Garrett G. Fagan's "Far Out TV" originally in Archeology is a solid piece bemoaning "pseudoarcheology" on TV, giving examples of same, then giving an example of a TV show that presents good archeology, Helike, the Real Atlantis.
"A War on Obesity, Not the Obese" by Jeffrey M. Friedman in Science is very interesting, in that Friedman asks, not why so many people are obese, but rather, given the increased availability of food, how so many people manage to stay thin. It makes an interesting contrast to Steven Pinker's own flippant attitude towards weight loss, evident in the NYTimes review of his book Rationality.
Atul Gawande's "Desperate Measures" is from the New Yorker, which means it's well-written and also that I read it when it was first published in 2003. It focuses on the sometimes pioneering work of Dr. Francis Moore. It's quite long but a satisfying read.
"The Stuff of Genes" by Horace Freeland Judson, from Science, is a brief professional piece on the world of genomics circa 2003.
"The Bloody Crossroads of Grammar and Politics" by Geoffry Nunberg in the New York Times is notable mainly for its hyperbolic title and as a precursor to the contemporary reaction by the Right against pronouns.
Illustration by Slug Signorino |
Mike O'Connor's "Ask the Bird Folks" originally in The Cape Codder is basically The Straight Dope except just about birds, not as funny and sans illustrations by Slug Signorino.
Another example of not exactly science and nature writing is in the New York Times Magazine, where Peggy Orenstein asks "Where Have All the Lisas Gone?"
Answer: baby name fashions change and Lisa went out of fashion. But it could come back.

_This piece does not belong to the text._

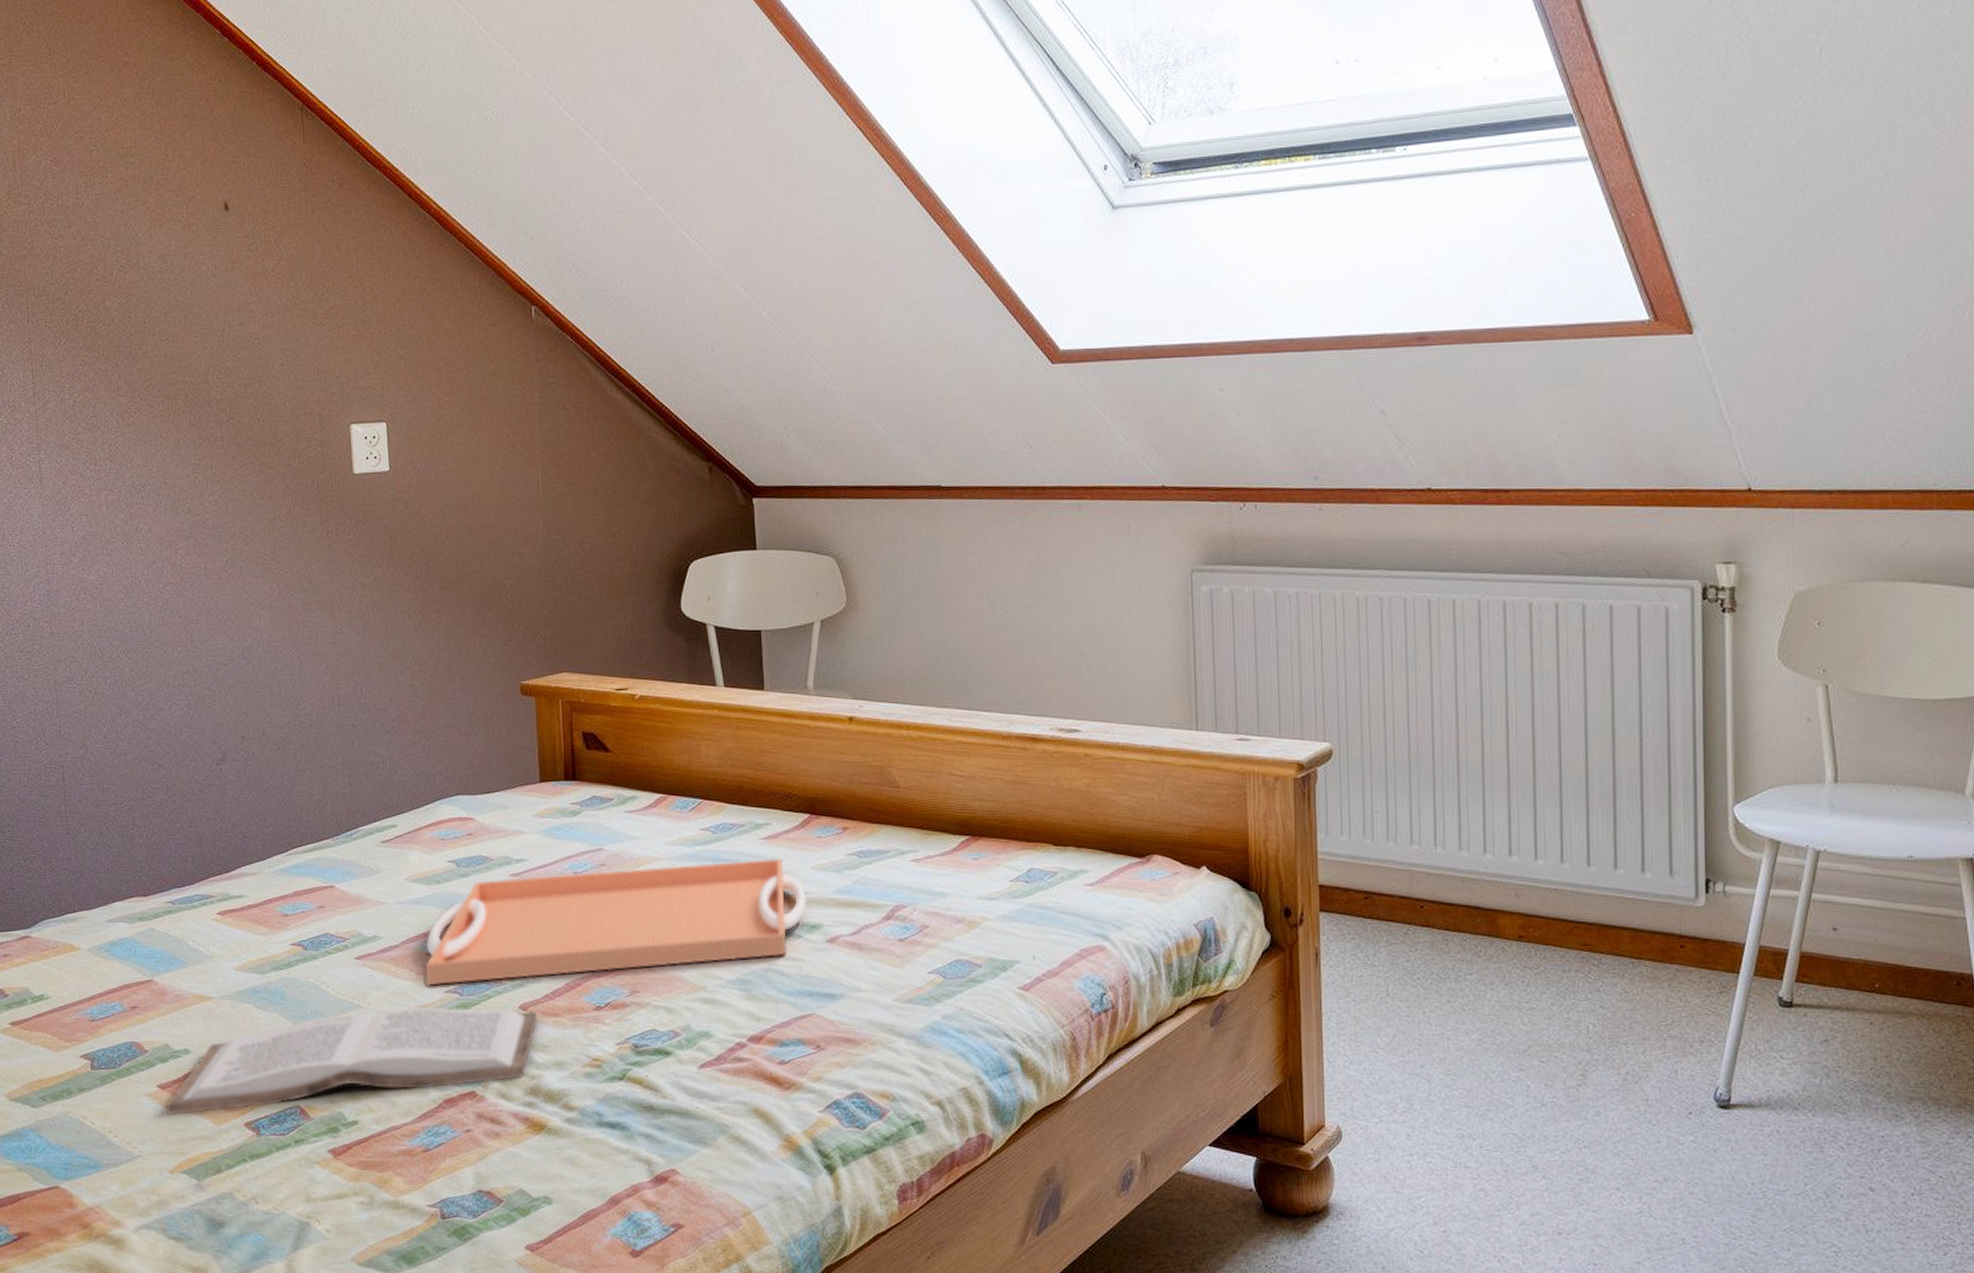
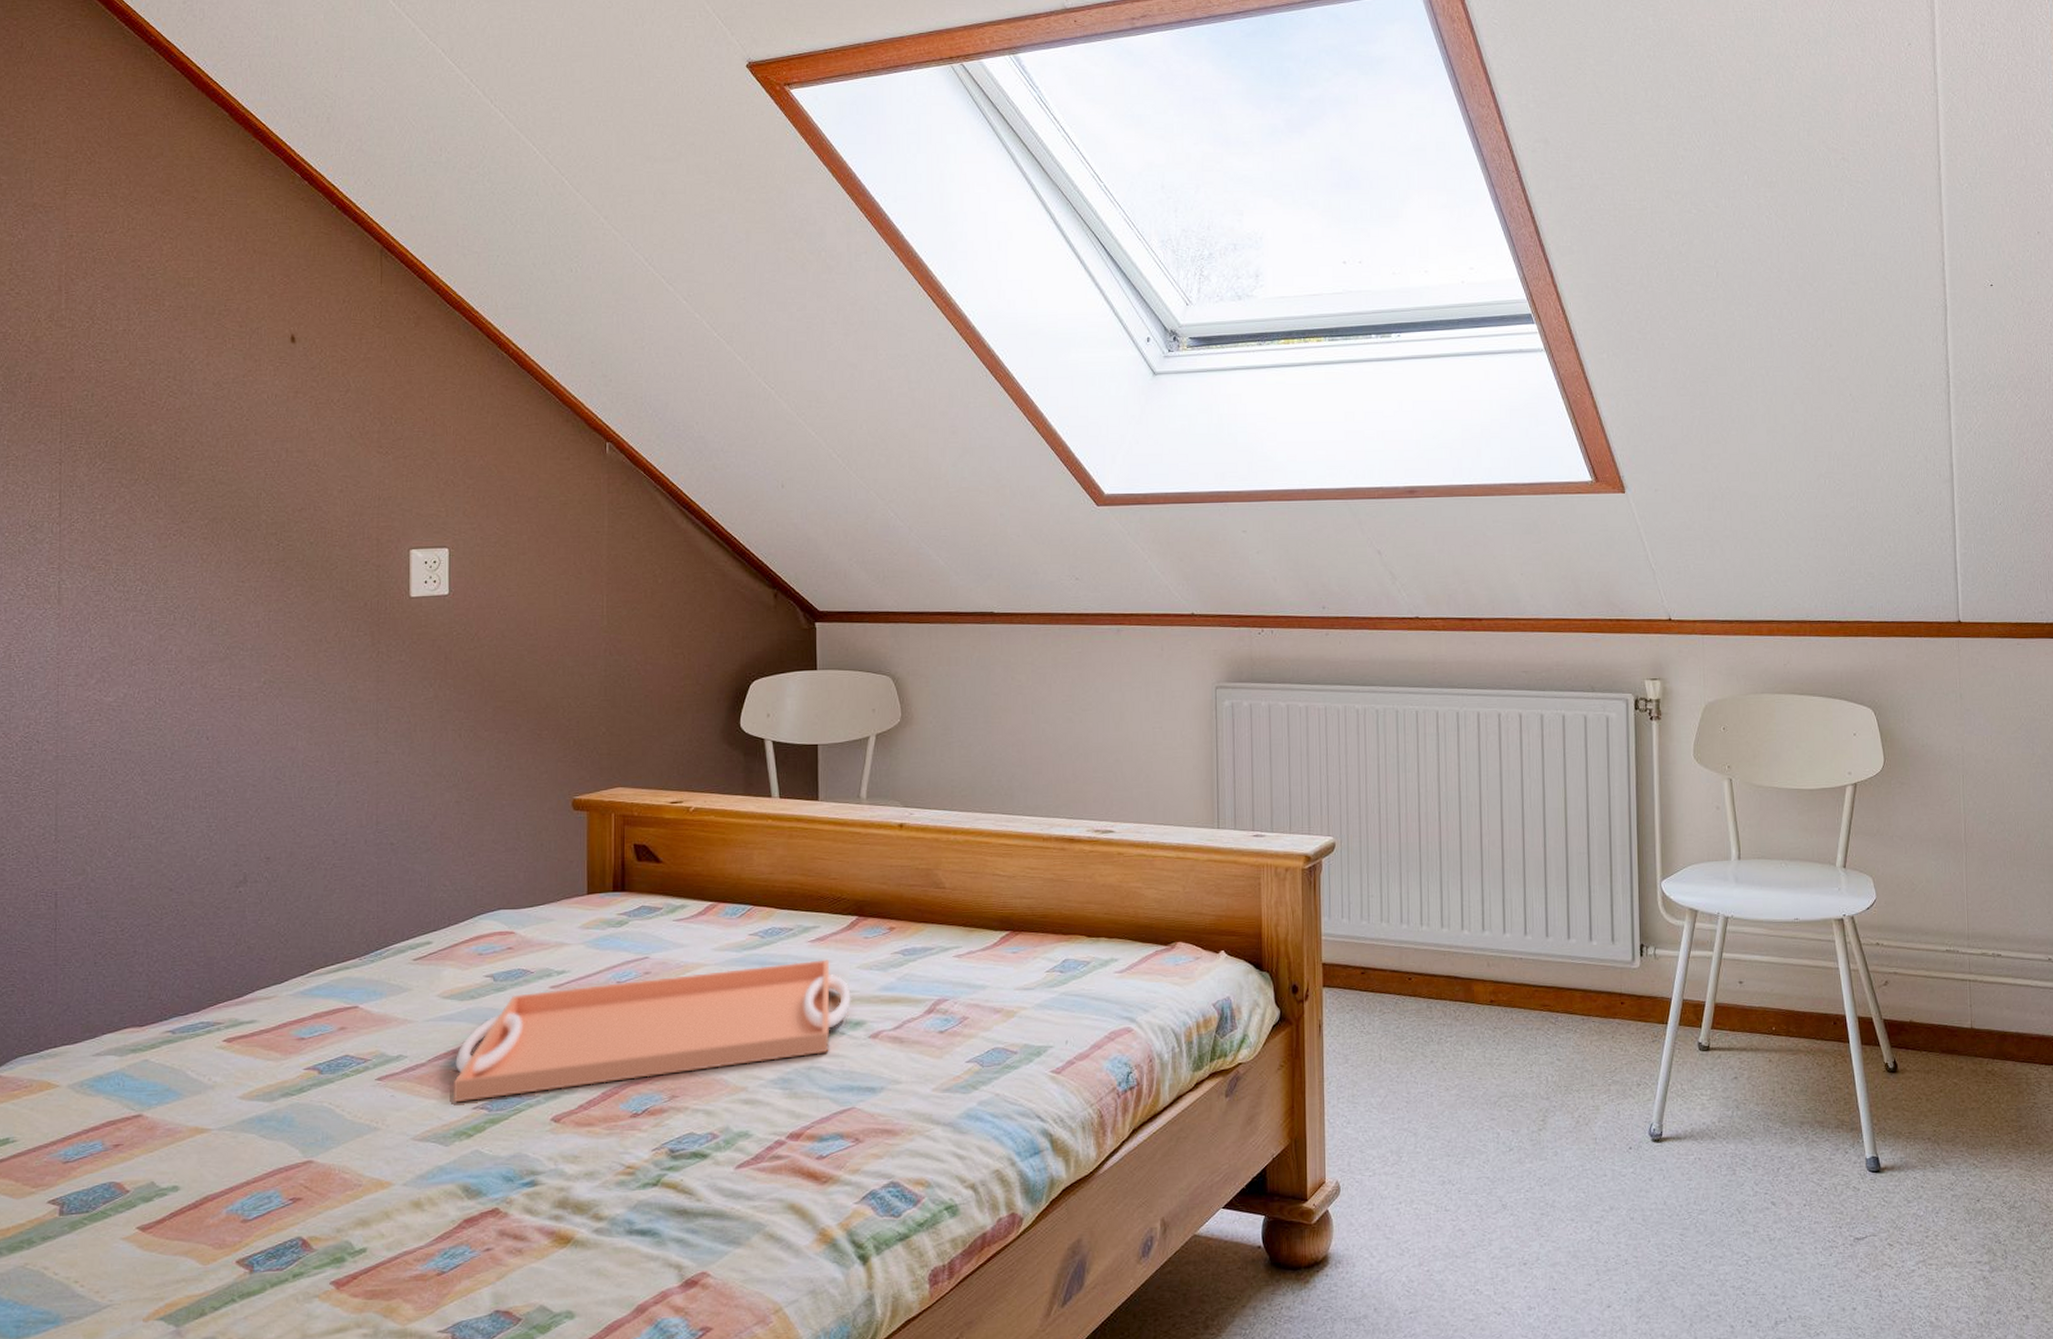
book: present [166,1006,538,1115] -> none [145,1121,571,1258]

I suppose you could make a case that Virginia Postrel's short piece "The Design of Your Life", about aspects of contemporary design, originally in Men's Journal, is connected to science and nature by the sentence "We are by nature - by deep biological nature, visual, tactile creatures," says Dan Brown."
But it would be a stretch.
"Caring for Your Introvert" by Jonathan Rauch in The Atlantic is also stretching it, since it's more an attempt at humorous personal essay than anything else, but he does mention Carl Jung, a couple of education experts and a self-help book called "Why Should Extroverts Make All the Money?: Networking Made Easy for the Introvert," so, I guess...
"All the Old Sciences Have Starring Roles" from the Boston Globe, but no longer available online, seems to be part of Chet Raymo's "Science Musings." The most interesting bit comes in the first paragraph in which we are informed that back in Chet's day boys did physics, girls did biology and only nerds liked chemistry.
"Sex Week at Yale" by Ron Rosenbaum at the Atlantic can be summed up as: "those dreary academics and their boring sex talk. Susan Block. Al Goldstein. King Lear."
"Bugs in the Brain" by Robert Sapolsky was indisputably about science and nature. It's about parasite strategies and discusses rabies and toxoplasmosis. So pretty gross but short, well-organized and to the point.
"Through the Eye of an Octopus" has two bylines: Jennifer Tzar and Eric Scigliano in Discover, but in the book only Scigliano gets the byline. How odd. Anyway, a well-written piece about the possibility of octopus personalities.
The very brief "Captivated" from Natural History is an account by Meredith F. Small, anthropologist, of watching snow monkeys at the Central Park Zoo.
"Parallel Universes" by Max Tegmark explains the multiverse concept in Scientific American.
That leaves three more articles in the collection: the one by Steve Sailer and two by Nicholas Wade, which I will discuss in part 3.